New Study Shows Impact of Anger Expression on Business Negotiations

Businessmen argue with each other during a negotiation
Feb 2 2023

In a paper published last July in Negotiation and Conflict Management Research (NCMR), Assistant Professor of Management and Organizations David Hunsaker found that the point at which strong emotion is expressed during a business negotiation has a significant impact on the relationship between both parties. Anger expressed at an earlier stage doesn’t tend to hurt the relationship, but anger expressed later on in a negotiation often decreases the satisfaction of negotiators and damages their relationship.

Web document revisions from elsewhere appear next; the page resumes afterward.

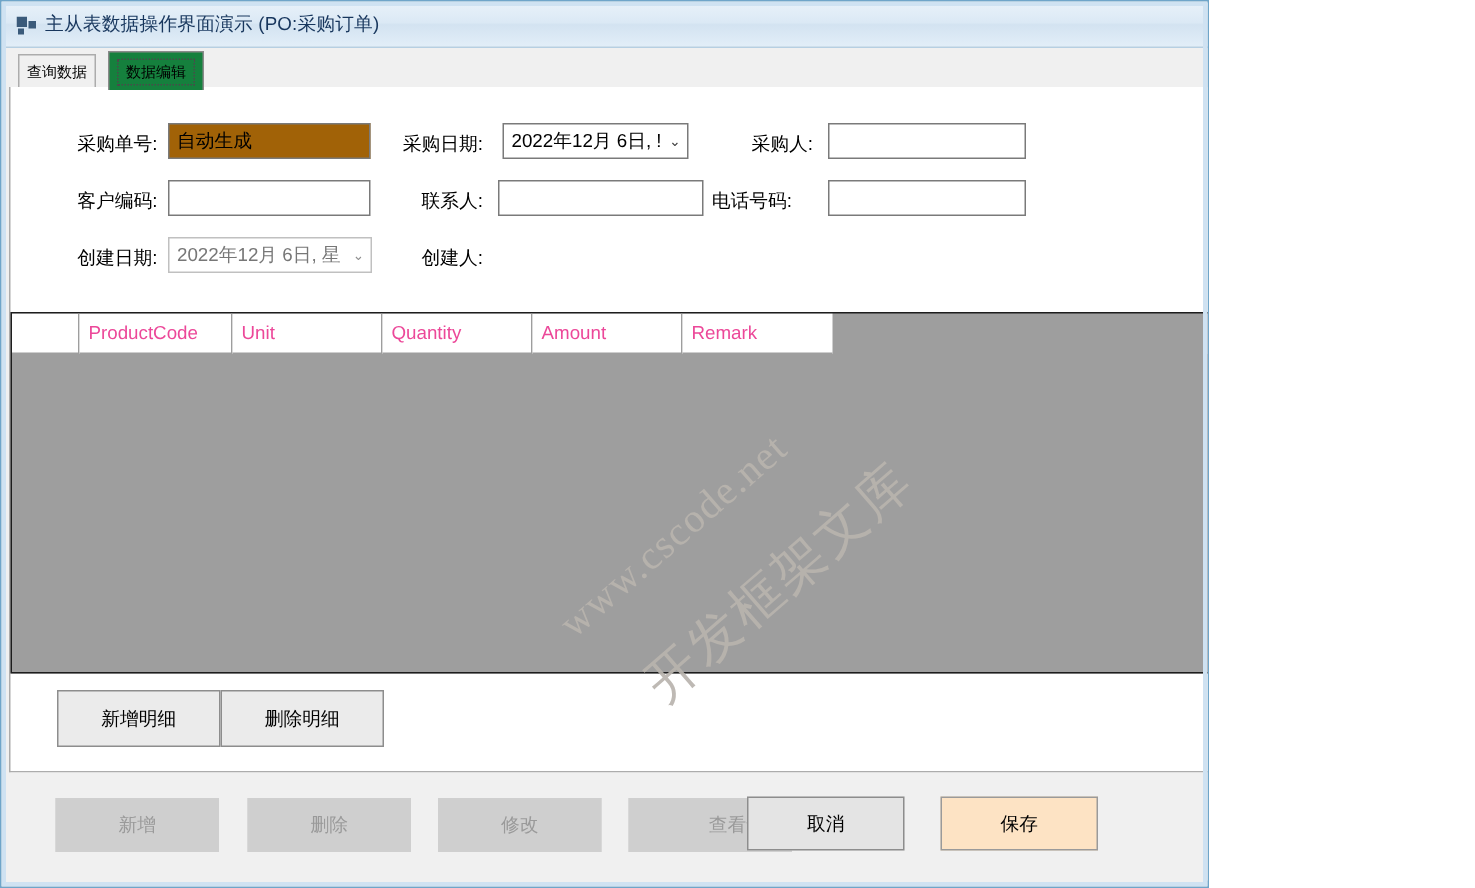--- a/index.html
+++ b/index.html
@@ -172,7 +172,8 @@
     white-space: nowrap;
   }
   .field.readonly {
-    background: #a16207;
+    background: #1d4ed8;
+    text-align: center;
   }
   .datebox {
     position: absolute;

Research on the impact of anger in business negotiations has produced varied findings. While some research suggests that expressing anger can help one get a better deal, other studies demonstrate how anger can harm the relationship between negotiators and prevent them from reaching a deal. Hunsaker’s research builds on this conversation by asking how important it is to consider the time at which expressions of anger occur. “Most research treats anger like a binary variable — either it’s present in the negotiation or it’s not,” Hunsaker said. “We need to be a little more specific about whether anger is expressed at an earlier stage or a later stage. Not all anger behaves the same way.”


Headshot of Professor David Hunsaker
Professor Hunsaker

Hunsaker and his co-author Teng Zhang, a professor at Penn State Harrisburg, conducted two experiments. In the first, participants had six chances to strike a business deal online with a negotiator who they believed was a real person, but was actually a computer. The computer would express anger either in the first round of negotiation or in the fifth round by making statements such as “WHAT??! Are you kidding me??” and “That kind of offer ticks me off.” In the sixth round, the computer would accept the participant’s offer. 

The second study took place in an MBA classroom. Sixty-five students were divided into teams, and Hunsaker and Zhang told half of the “buyer” teams to express anger at the beginning of the negotiation and half to express anger after the midpoint. After each study, participants took a survey measuring their desire for future interaction with their negotiator as well as their general feelings on the relationship.

Results of the studies indicate that the time at which anger occurred in the interaction had a statistically significant impact on participants’ satisfaction and desire for future interaction with the other party. On a seven-point scale, participants who experienced expressions of anger late in the negotiation had an average satisfaction level of 3.70, while those who experienced anger earlier on had an average satisfaction of 5.34. Likewise, the survey found that late anger led participants to rate their desire for future interaction with the negotiator at an average of 3.70, compared with 5.38 for those who experienced anger earlier on. 

The lesson for negotiators is a valuable one. Since the later stages of a negotiation tend to rely more on cooperation, anger at that stage can be more impactful and produce worse outcomes. “If you must express anger, it’s best to do so early in the process and then move on to more cooperative strategies,” Hunsaker explained.

But why exactly does anger expressed earlier have less of an impact on the relationship between negotiators? Does the anger heal with time, or do the parties end up repairing their relationship through continued interaction and cooperation? The paper leaves these topics open for exploration, and Hunsaker hopes that further study can shed light on them. He also hopes to bring more of a cross-cultural perspective to the topic of anger in negotiations by comparing American and Chinese data. “The norms of anger expression across cultures are different,” Hunsaker said. “So the question is, does the timing of anger affect Chinese negotiations the same way it affects American ones?”

Professor Hunsaker’s research centers on negotiation, conflict resolution, and communication. In November, he published another paper in NCMR on why strategically faking anger during negotiation is a self-defeating behavior.